In biology, there has been a tremendous revolution in the understanding of the basis of all living things, but the enormity of that change has not yet had an effect on our philosophy. The change is that we used to think that the characteristics of the progeny of any living thing were determined by some unknown and mysterious mechanisms. Sixty years ago science had already given up on vitalistic concepts, but nevertheless accepted that chemistry worked in ways not understood with regard to the mysteries of biology.
Today it is obvious that attributes of living things are written down in a digital code. We now know that some process, involving information encoded in DNA, is at the heart of cell differentiation as a zygote develops into an embryo. Could we have anticipated all this before the discovery of DNA? The answer is “Yes!”
Mendel’s laws involve small integers (like 1 and 0, male and female or True and False) and simple ratios like ¼ or ½. A world of nothing but continuous variables with mysterious interactions amongst those variables has little chance of producing laws similar to Mendel’s.
There is obviously a lot of information in a seed. Gametes bring information together to form a zygote. Digital Philosophy could have predicted that the underlying mechanisms of inheritance and growth were most likely to have at their core a system of digitally represented information.
Three key elements that lend support the possibility of an underlying digital model are:
1. The appearance of small integers in mathematical laws.
2. Hierarchies of structures (or small groups of structures, such as male-female pairs), each of which is functionally identical to others of the same species.
3. The existence of inherent information and inherent information processing.
Insofar as normal chemistry, each atom of a given element is functionally identical to every other atom of the same element. Of course there are isotopes, but normal chemistry is usually blind to that distinction. In the case of life, we have atoms, simple molecules, proteins and finally DNA and cells, with the G and C plus A and T as the elements of a genetic code where the details of the atoms that make up a molecule of Guanine, for example, do not matter in the ensuing informational processes of a DNA molecule. Functionally identical structures extend all the way up to all the males or all the females of the same species. While each such member of a species has distinct characteristics, they all share the fact that they can all interbreed with each other; the functional identity.
The characteristics of all the different species of living things represent a great deal of additional information. Further, the precise characteristics of each of the members of a given species also represent a great deal of information. Most biologists do not think about the processes of life in the same ways as would a Digital Philosopher. Yet some kind of information processing in living things begins with the informational process of sperm and egg combining and continues with differentiation as a kind of computation based on inherited information and finally, as is obvious for all creatures that move, behavior involves information processing on a more familiar level.
What we have been describing are some of the clues that could have allowed believers in Digital Philosophy to hypothesize that the basic, most microscopic representation of information, that governs heredity and growth, must be a digital representation. Years ago there were no practitioners or followers of Digital Philosophy and the digital basis of genetic information remained outside of the conscious thoughts of most biologists, even as a possibility, until the discovery of the structure and nature of DNA.
Today, a follower of Digital Philosophy could still predict that we will discover that digital processes govern the growth and development of living things. Perhaps life is based on digital informational processes involving the digital information encoded in DNA. It is obvious to a few (including the author and Stephen Wolfram) that such digital processes as seen in cellular automata are possible explanations and models for many of the informational processes in biology.
Last Revised 22 October 2001

**EXERCISE DESCRIPTION**
Please say what Mendel's laws involve, according to the passage on biology and Digital Philosophy.

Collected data
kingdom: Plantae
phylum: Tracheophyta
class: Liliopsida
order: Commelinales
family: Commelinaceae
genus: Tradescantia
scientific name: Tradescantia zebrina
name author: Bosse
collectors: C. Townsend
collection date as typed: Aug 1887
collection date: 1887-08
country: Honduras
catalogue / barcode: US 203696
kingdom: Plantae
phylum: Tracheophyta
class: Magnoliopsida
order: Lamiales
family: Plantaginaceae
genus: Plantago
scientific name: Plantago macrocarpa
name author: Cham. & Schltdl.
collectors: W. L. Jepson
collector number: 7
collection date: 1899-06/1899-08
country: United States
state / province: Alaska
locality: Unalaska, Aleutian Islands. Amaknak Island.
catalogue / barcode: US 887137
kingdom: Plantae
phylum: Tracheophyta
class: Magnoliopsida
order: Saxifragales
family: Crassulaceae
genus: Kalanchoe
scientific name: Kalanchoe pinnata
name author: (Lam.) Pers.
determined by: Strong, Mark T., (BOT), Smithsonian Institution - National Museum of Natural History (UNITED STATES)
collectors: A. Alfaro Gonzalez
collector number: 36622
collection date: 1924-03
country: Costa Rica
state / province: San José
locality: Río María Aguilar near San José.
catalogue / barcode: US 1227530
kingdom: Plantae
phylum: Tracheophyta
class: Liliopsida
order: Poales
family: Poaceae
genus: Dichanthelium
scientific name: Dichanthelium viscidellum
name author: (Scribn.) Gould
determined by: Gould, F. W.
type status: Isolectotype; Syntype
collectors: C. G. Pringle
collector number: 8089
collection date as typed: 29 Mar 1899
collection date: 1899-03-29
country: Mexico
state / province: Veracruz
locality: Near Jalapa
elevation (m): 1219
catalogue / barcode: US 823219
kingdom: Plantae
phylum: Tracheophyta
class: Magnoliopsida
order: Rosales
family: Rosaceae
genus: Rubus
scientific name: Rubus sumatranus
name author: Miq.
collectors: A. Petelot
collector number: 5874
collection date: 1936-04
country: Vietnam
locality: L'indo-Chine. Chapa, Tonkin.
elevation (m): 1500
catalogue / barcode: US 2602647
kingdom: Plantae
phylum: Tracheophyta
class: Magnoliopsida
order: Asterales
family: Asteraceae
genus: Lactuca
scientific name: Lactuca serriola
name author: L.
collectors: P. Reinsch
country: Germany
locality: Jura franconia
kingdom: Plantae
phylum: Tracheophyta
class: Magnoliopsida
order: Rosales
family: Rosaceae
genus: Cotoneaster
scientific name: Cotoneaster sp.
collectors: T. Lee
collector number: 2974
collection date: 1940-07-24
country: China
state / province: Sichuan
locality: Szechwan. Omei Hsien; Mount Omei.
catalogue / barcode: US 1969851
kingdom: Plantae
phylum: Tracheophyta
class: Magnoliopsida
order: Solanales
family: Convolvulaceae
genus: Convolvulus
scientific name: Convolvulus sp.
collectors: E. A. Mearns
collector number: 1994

**WORKED SOLUTION**
Small integers, such as 1 and 0, and simple ratios like ¼ or ½.